Diseases transmitted by mosquitoes represent a real and dramatic threat for the majority of the world population and millions of people die every year of complications thereof. According to a recent investigation of the WHO, these insects are among the most important threats to public health, especially in developing countries. Alarming data show that one sixth of the illnesses afflicting people, are transmitted by mosquitoes and presently half of the population estimated live in risk zones. There are numerous diseases that can be transmitted by mosquitoes: malaria, dengue, West Nile virus, chikungunya, yellow fever, Japanese encephalitis, LaCrosse encephalitis, Saint Louis encephalitis, Zika virus.
Nations concerned spend billions of dollars to tackle and curb the “mosquito problem”. The mosquito vector controlling products' market is evaluated at over 35 billion dollars and mainly concentrated in the USA, Brazil and Europe.
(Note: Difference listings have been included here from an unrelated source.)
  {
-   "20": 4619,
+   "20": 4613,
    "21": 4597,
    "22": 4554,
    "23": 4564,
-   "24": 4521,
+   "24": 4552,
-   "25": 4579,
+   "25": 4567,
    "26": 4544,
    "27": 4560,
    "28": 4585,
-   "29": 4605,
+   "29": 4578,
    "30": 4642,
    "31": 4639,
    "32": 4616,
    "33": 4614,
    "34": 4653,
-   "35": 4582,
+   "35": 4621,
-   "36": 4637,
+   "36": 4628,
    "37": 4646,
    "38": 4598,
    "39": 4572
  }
Despite the efforts made to control mosquito transmitted diseases, scourges like malaria and dengue continue to afflict millions of people and weigh on already low performing economies of endemic countries.
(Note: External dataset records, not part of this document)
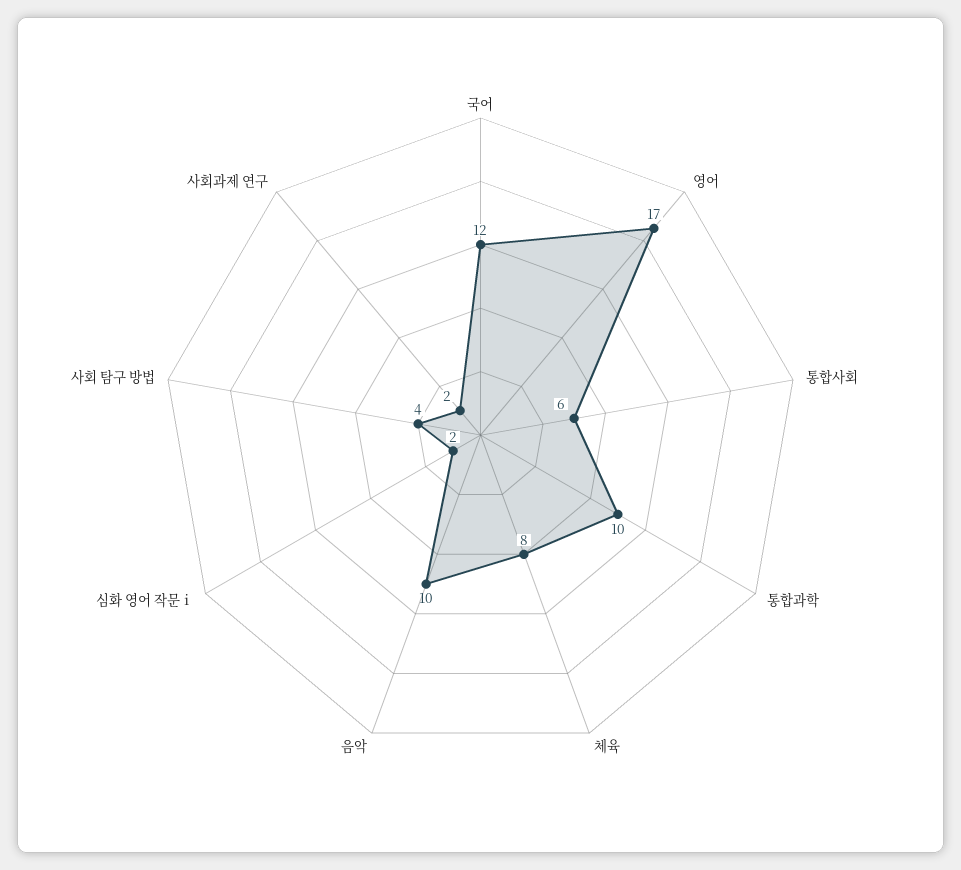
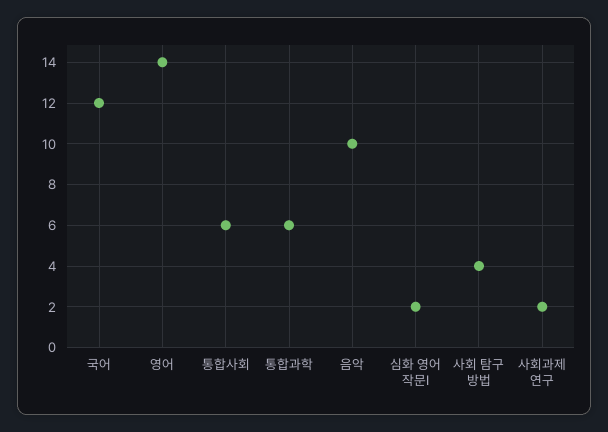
  {
    "국어": 12,
-   "영어": 17,
+   "영어": 14,
    "통합사회": 6,
-   "통합과학": 10,
+   "통합과학": 6,
-   "체육": 8,
    "음악": 10,
    "심화 영어 작문ⅰ": 2,
    "사회 탐구 방법": 4,
    "사회과제 연구": 2
  }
Primary efforts applied consist in educational programs to inform the population about risks regarding the diseases, prevention programs (widespread distribution of mosquito-nets, and other useful means), research programs to prevent further epidemics, treat afflicted people, vector control programs and extermination (massive insecticide use, chemical compounds, land reclaim).
Considering the lack of an effective vaccine, the main prevention tools adopted for coping with diseases transmitted by mosquitoes are insecticides applied either as Indoor Residual Sprays (IRSs) or directly to 'bed nets' (Insecticide Treated Nets - ITNs).
Unfortunately, these preventative methods actually used against mosquitoes are losing their effectiveness due to onset of resistance phenomena in vector populations; moreover, their massive use is highly toxic to both humans and the environment.
In spite of continuous research and application of traditional and new control strategies, mosquito-borne diseases continue to be a difficult challenge to win. In fact, some WHO experts have said that "...the elimination and subsequently eradication of malaria cannot be achieved by currently existing tools...". Likewise, some researchers involved in a special WHO program for Research and Training in Tropical Diseases (WHO-TDR) have stated that " ...we are collectively failing to meet the challenge posed by dengue as the disease spreads unabated and almost 40% of the world's population now lives at risk of contracting the disease...”.
The WHO recognised that “Innovative tools to tackle malaria and other vector-borne diseases are urgently needed”, in particular, “methods to improve the capacity to apply treatments persistent over time which provide us higher efficiency in urban communities and are economically sustainable” (WHO report, 2012).